WHAT YOU SHOULD DO: Copy out the lines of the material that include the string "time".

INPUT FOR THIS TASK:

# # # #

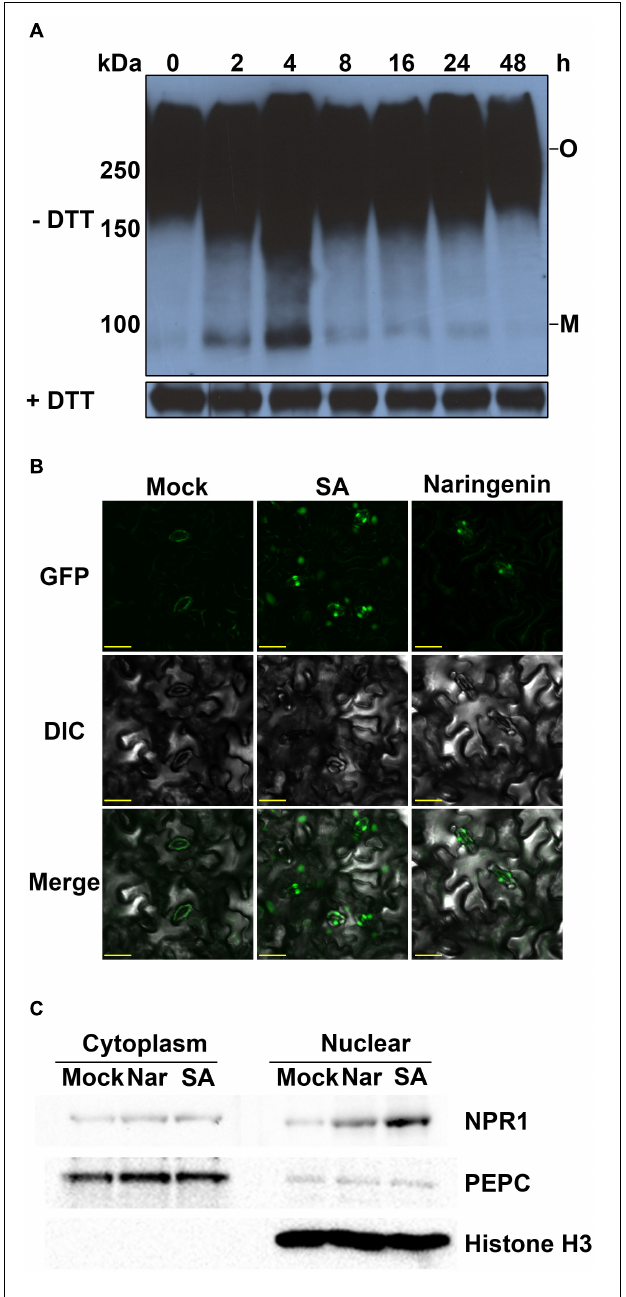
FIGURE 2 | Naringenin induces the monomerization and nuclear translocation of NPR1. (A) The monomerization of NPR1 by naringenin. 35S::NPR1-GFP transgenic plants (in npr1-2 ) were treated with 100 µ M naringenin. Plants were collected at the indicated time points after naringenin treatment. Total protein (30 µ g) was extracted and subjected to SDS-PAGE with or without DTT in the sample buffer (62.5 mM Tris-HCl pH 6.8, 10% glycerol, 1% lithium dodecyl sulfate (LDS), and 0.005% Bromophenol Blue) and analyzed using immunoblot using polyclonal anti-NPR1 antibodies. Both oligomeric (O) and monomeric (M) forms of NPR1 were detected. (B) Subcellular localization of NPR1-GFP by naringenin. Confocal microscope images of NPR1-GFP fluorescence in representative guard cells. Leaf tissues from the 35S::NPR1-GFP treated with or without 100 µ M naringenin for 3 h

# # # #

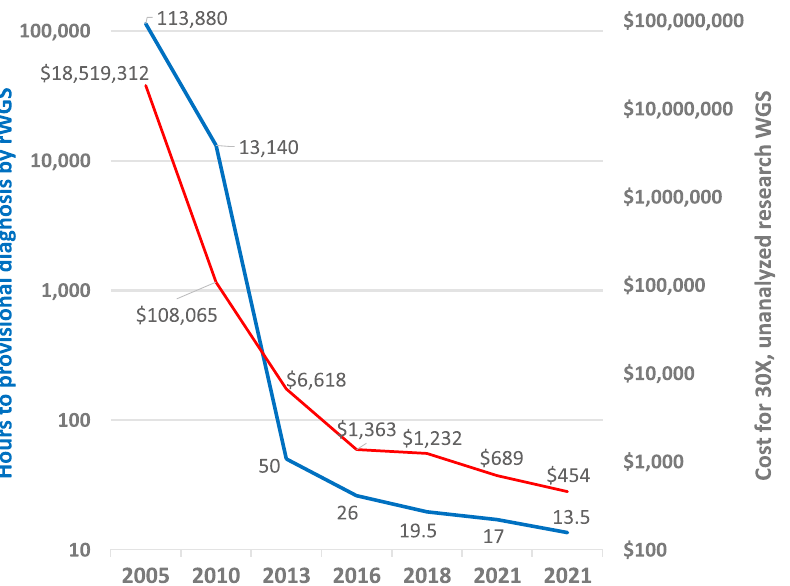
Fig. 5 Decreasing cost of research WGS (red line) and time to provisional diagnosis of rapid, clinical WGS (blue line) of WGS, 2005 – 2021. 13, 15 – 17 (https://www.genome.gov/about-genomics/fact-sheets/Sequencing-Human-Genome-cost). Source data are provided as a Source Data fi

# # # #

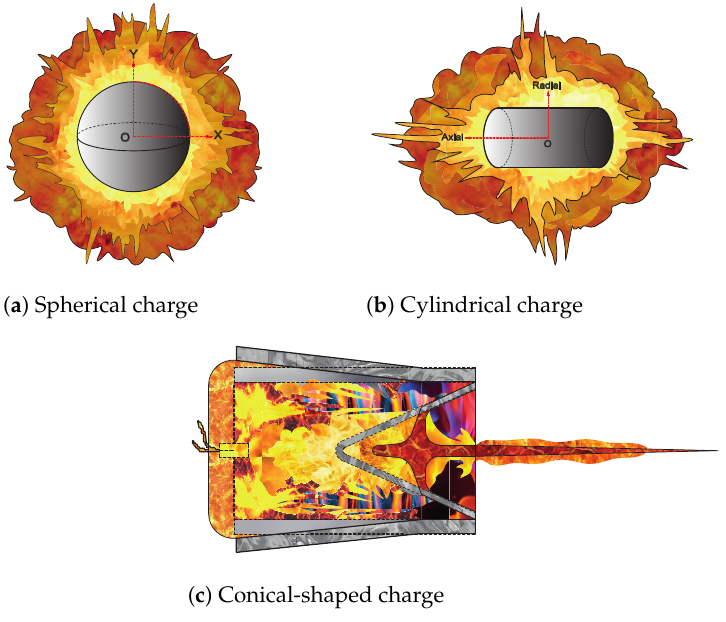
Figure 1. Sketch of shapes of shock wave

# # # #

SOLUTION TO THIS PROBLEM:
FIGURE 2 | Naringenin induces the monomerization and nuclear translocation of NPR1. (A) The monomerization of NPR1 by naringenin. 35S::NPR1-GFP transgenic plants (in npr1-2 ) were treated with 100 µ M naringenin. Plants were collected at the indicated time points after naringenin treatment. Total protein (30 µ g) was extracted and subjected to SDS-PAGE with or without DTT in the sample buffer (62.5 mM Tris-HCl pH 6.8, 10% glycerol, 1% lithium dodecyl sulfate (LDS), and 0.005% Bromophenol Blue) and analyzed using immunoblot using polyclonal anti-NPR1 antibodies. Both oligomeric (O) and monomeric (M) forms of NPR1 were detected. (B) Subcellular localization of NPR1-GFP by naringenin. Confocal microscope images of NPR1-GFP fluorescence in representative guard cells. Leaf tissues from the 35S::NPR1-GFP treated with or without 100 µ M naringenin for 3 h
Fig. 5 Decreasing cost of research WGS (red line) and time to provisional diagnosis of rapid, clinical WGS (blue line) of WGS, 2005 – 2021. 13, 15 – 17 (https://www.genome.gov/about-genomics/fact-sheets/Sequencing-Human-Genome-cost). Source data are provided as a Source Data fi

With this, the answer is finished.